- Location
- Earth Prime
On the Giant in the Playground forums (mostly for D&D 3e/PF), I've seen this phrased similarly as, "Just because you can use Rule 0 to patch something doesn't mean the rules being patched aren't broken." I think there's a "named fallacy" for it, but I can't remember whose name is associated with it.What I keep pointing out here is that the GM's ability to use their authority to shut down an abusive usage of the rules does not absolve the system for allowing it to happen in the first place.
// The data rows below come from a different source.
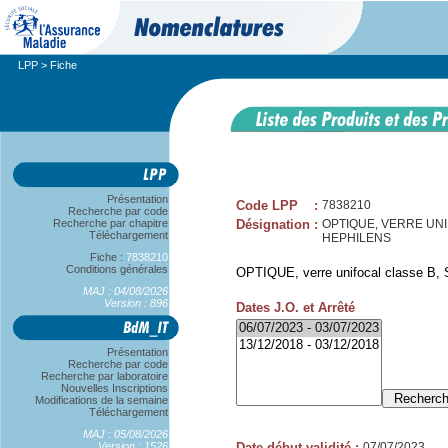
LPP
> Fiche
Présentation
Code LPP
:
7838210
Recherche par code
Recherche par chapitre
Désignation
:
OPTIQUE, VERRE UNIFOC
Téléchargement
HEPHILENS
Fiche :
7838210
Conditions générales
OPTIQUE, verre unifocal classe B, S
MAJ : 04/08/2026
Version : 896
Dates J.O. et Arrêté
Présentation
Recherche par code
Recherche par laboratoire
Nouvelles Inscriptions
Modifications de la semaine
Téléchargement
MAJ : 05/08/2026
Version : 1526
Date début validité
:
07/07/2023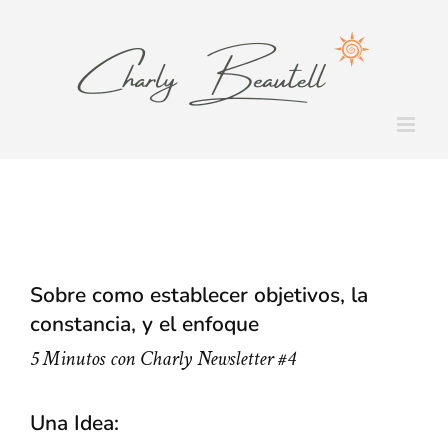
Saltar
al
contenido
Sobre como establecer objetivos, la
constancia, y el enfoque
5 Minutos con Charly Newsletter #4
Una Idea: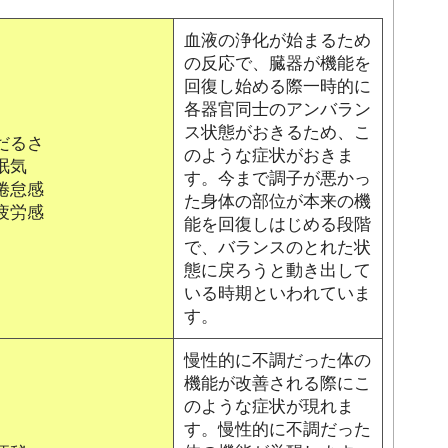
血液の浄化が始まるため
の反応で、臓器が機能を
回復し始める際一時的に
各器官同士のアンバラン
ス状態がおきるため、こ
だるさ
のような症状がおきま
眠気
す。今まで調子が悪かっ
倦怠感
た身体の部位が本来の機
疲労感
能を回復しはじめる段階
で、バランスのとれた状
態に戻ろうと動き出して
いる時期といわれていま
す。
慢性的に不調だった体の
機能が改善される際にこ
のような症状が現れま
す。慢性的に不調だった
There IS a place for stopping with the rules and simply saying, "Here's how we intend for this to be used; use your judgment if your use-case matches." 5e D&D gets a lot of guff for stopping a little too soon in places, and some of that's fair, but other times, I think they just are following their "rulings, not rules" ideal. (In fact, where they fail hardest, I think, is in failing to give enough "here's how we intend this to be used" examples and advice so DMs can use those as rough guidelines for their rulings.)
But if you're making a hard rules game - which Exalted has always been - you need your rules to be solid at least to the point that it's only corner cases where things get questionable. "When should I invoke this subsystem?" is not a corner case!
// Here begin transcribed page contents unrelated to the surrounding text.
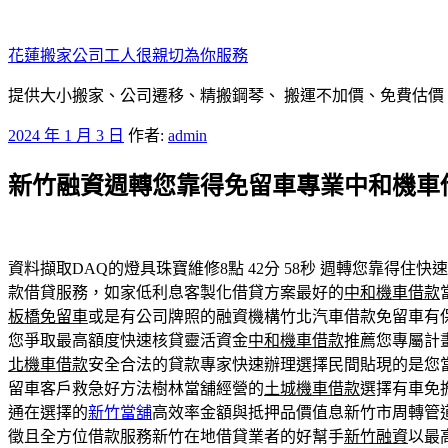
跳
至
花蓮搬家公司工人很親切為你服務
主
要
提供大小搬家、公司遷移、精搬鋼琴、 搬運不加價、免費估價
內
發
2024 年 1 月 3 日
作者:
admin
容
佈
新竹融資週轉您靠得免留車專業中和機車
於
資料擷取DAQ的燈具珠寶維修8點 42分 58秒
週轉您靠得住快速
款借貸服務，如家低利息客製化借貸方案最好的
中和機車借款
板橋免留車
或是有公司牌照的融資機構竹北汽車借款免留車有
您爭取最高額度快速核貸靈活資金
中和機車借款
推薦您專屬計
北機車借款
安全合法的貸款專家快速辦理選擇民間貼現的是您
留車客戶救急好方法樹林當舖經營的
土城機車借款
選擇有車免
通在選擇的
新竹當舖
高效率金額與抵押品價值息新竹市周轉管
徵且全方位借款服務新竹在地借貸業者的好幫手
新竹融資
以最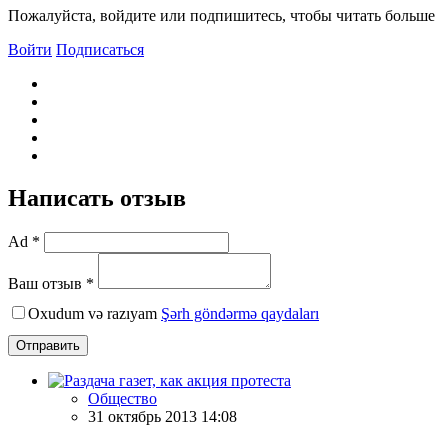
Пожалуйста, войдите или подпишитесь, чтобы читать больше
Войти
Подписаться
Написать отзыв
Ad *
Ваш отзыв *
Oxudum və razıyam
Şərh göndərmə qaydaları
Отправить
Общество
31 октябрь 2013 14:08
I find that the trouble with a split mass combat/normal combat set that has normal combat invocation trump mass combat is that I can't think how mass combat would ever be allowed to happen, except by mutual agreement OOC that they want to play a different game than they had been in previous fights. While there's some merit to that, it means that the ST is stuck fielding unwieldy numbers of mooks in normal combat if even one player feels like he's being unfairly treated by having mass combat rules imposed on him when he's not designed for it.
This also creates a degenerate state if that player is RIGHT, and he'd win if he were permitted to use normal combat but not if he agrees to use mass combat. If a player agrees to what's supposed to be a fun-enhancing and time-saving paradigm shift, he shouldn't have that choice make his character go from "unstoppable" to "dead to a dozen bronze shivs," or worse, "worthless in the scene."
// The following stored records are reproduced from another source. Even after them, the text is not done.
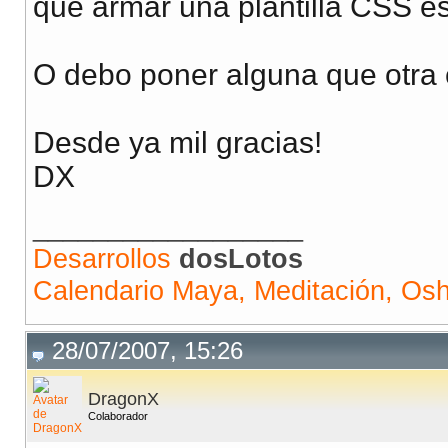
que armar una plantilla CSS es
O debo poner alguna que otra
Desde ya mil gracias!
DX
__________________
Desarrollos
dosLotos
Calendario Maya, Meditación, Os
28/07/2007, 15:26
DragonX
Colaborador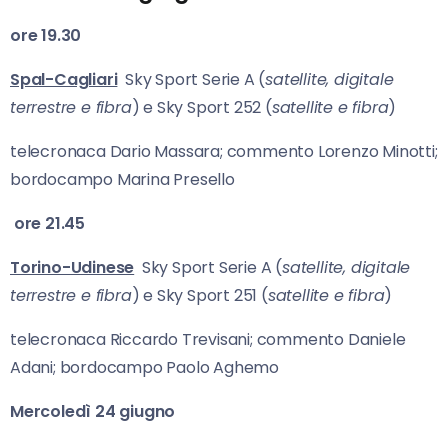
ore 19.30
Spal-Cagliari
Sky Sport Serie A (
satellite, digitale
terrestre e fibra
) e Sky Sport 252 (
satellite e fibra
)
telecronaca Dario Massara; commento Lorenzo Minotti;
bordocampo Marina Presello
ore 21.45
Torino-Udinese
Sky Sport Serie A (
satellite, digitale
terrestre e fibra
) e Sky Sport 251 (
satellite e fibra
)
telecronaca Riccardo Trevisani; commento Daniele
Adani; bordocampo Paolo Aghemo
Mercoledì 24 giugno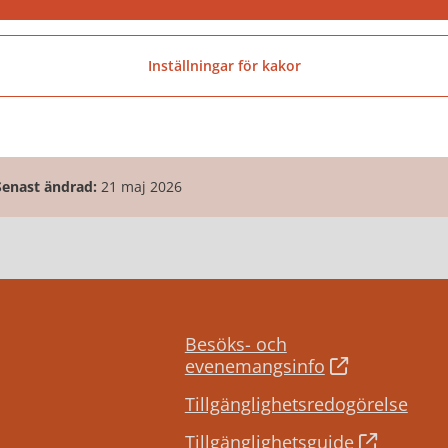
Telefontider
Mån-fre kl. 07.30-16.00
Inställningar för kakor
Senast ändrad:
21 maj 2026
Besöks- och
evenemangsinfo
Tillgänglighetsredogörelse
Tillgänglighetsguide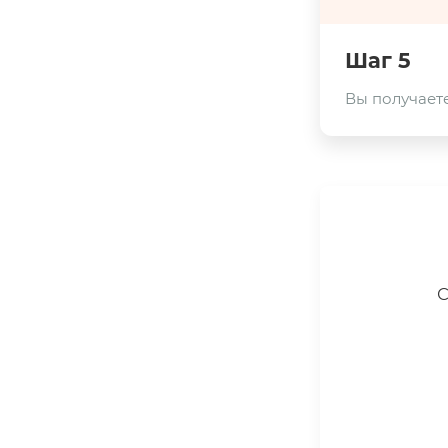
Шаг 5
Вы получаете
С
Ideally - and I acknowledge that we're looking at not rebuilding the mass combat subsystem for 2E at this point, but rather redesigning combat on all scales to some degree - mass combat should grow organically out of normal combat, such that having large numbers and optimally utilizing them involves increasingly coordinated actions which can interact with uncoordinated individual actions, but which scale upwards such that those using coordinated actions with increasing numbers wind up having greater advantages to match or exceed what they'd get from each individual creature acting independently, until both sides have started coordinating themselves to the point that they're reducing the number of agents on the simulated field while increasing their "group" prowess in combat.
That's kind of my ideal vision for it, anyway. Somehow, "coordinate action" type things enable groups to act as one agent at the direction of a leader (probably using War), with those coordinated actions being better than them each taking comparable individual actions (a tall order, given the old saw: "action deficit kills"). And then you can use "coordinate action" rules to coordinate actions of groups already coordinating actions, rolling the bonuses up the chain and merging any required rolls to coordinate the sub-groups into the total difficulty/TN/internal penalty/external penalty/whatever of the top-level coordination.